海洋国重
Using Genomics to Understand Adaptation of Marine Phytoplankton in Modern and Ancient Environments
【Time】: 2014-7-10 (星期四) 15:30    【Count】: 915   【Updated on】: 2014-7-8
【Venue】: A3-206 Zhou Long Quang Building
【Speaker】: Tuo Shi, Dr.
【Institution】: Sapphire Energy, USA
【Host】: Senjie Lin   【Contact】: Lina Chen, chenlina@xmu.edu.cn
Abstract:
In the past decades, there has been rapid accumulation of genomic sequencing of marine phytoplankton, primarily cyanobacteria and unicellular eukaryotic algae. This unprecedented plethora of sequence information has provided new opportunities and tools in studying the origin and evolution of marine phytoplankton, as well as their prominent role in shaping Earth’s biogeochemical cycles.
In the work presented here, Tuo Shi exploited the full power of genome sequencing to investigate the mode and tempo of genome evolution in cyanobacteria. This work demonstrated that the evolution of cyanobacteria is constrained by the tight molecular interactions between pigments, proteins and lipids, which has left its imprint in a set of highly conserved genes over billions of years of evolution. In effect, these core proteins have become 'frozen metabolic accidents', that is, the metabolic functions these proteins mediate cannot be significantly altered via selection, and hence, are less subject to lateral gene transfer. Using marine diazotrophic (N2-fixing) cyanobacteria as a model organism, Tuo Shi further characterized marine phytoplankton response to environmental perturbations, through a test of “iron hypothesis” in the filamentous Trichodesmium erythraeum IMS101, and microarray-based whole-genome expression profiling in the unicellular Crocosphaera watsonii WH8501. These genome-enabled systematic approaches provided direct experimental evidence of molecular mechanisms that mediate iron acclimation and the segregation of oxygenic photosynthesis and nitrogen fixation (which is sensitive to oxygen).

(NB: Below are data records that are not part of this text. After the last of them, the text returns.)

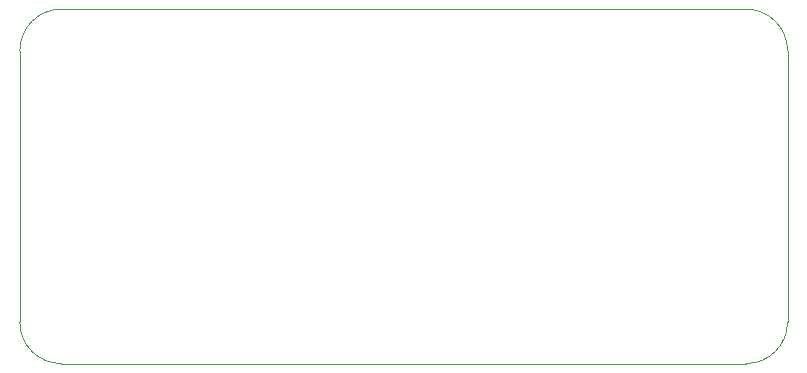
<source format=gm1>
%TF.GenerationSoftware,KiCad,Pcbnew,5.1.0*%
%TF.CreationDate,2019-04-08T01:08:36+02:00*%
%TF.ProjectId,BeerEyePi,42656572-4579-4655-9069-2e6b69636164,rev?*%
%TF.SameCoordinates,Original*%
%TF.FileFunction,Profile,NP*%
%FSLAX46Y46*%
G04 Gerber Fmt 4.6, Leading zero omitted, Abs format (unit mm)*
G04 Created by KiCad (PCBNEW 5.1.0) date 2019-04-08 01:08:36*
%MOMM*%
%LPD*%
G04 APERTURE LIST*
%ADD10C,0.100000*%
G04 APERTURE END LIST*
D10*
X155500000Y-130000000D02*
X161500000Y-130000000D01*
X103500000Y-130000000D02*
X109500000Y-130000000D01*
X100000000Y-103500000D02*
X100000000Y-126500000D01*
X161500000Y-100000000D02*
X103500000Y-100000000D01*
X165000000Y-126500000D02*
X165000000Y-103500000D01*
X100000000Y-103500000D02*
G75*
G02X103500000Y-100000000I3500000J0D01*
G01*
X103500000Y-130000000D02*
G75*
G02X100000000Y-126500000I0J3500000D01*
G01*
X161500000Y-100000000D02*
G75*
G02X165000000Y-103500000I0J-3500000D01*
G01*
X165000000Y-126500000D02*
G75*
G02X161500000Y-130000000I-3500000J0D01*
G01*
X109500000Y-130000000D02*
X155500000Y-130000000D01*
M02*

</source>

 In the later part of his presentation, Tuo Shi demonstrated employing high-throughput next generation sequencing and genetic engineering technologies to direct research on the applied side of phytoplankton biology, particularly development of renewable biofuels and green chemistry projects and on the discovery of traits that improve biomass yield and productivity.
 Finally, Tuo Shi discussed my future research with primary focuses on: 1) (meta)-transcriptomics study of marine dinoflagellates; 2) development of cDNA microarray for assessing transcription in marine dinoflagellates; 3) phytoplankton genomics; and 4) algal biofuels.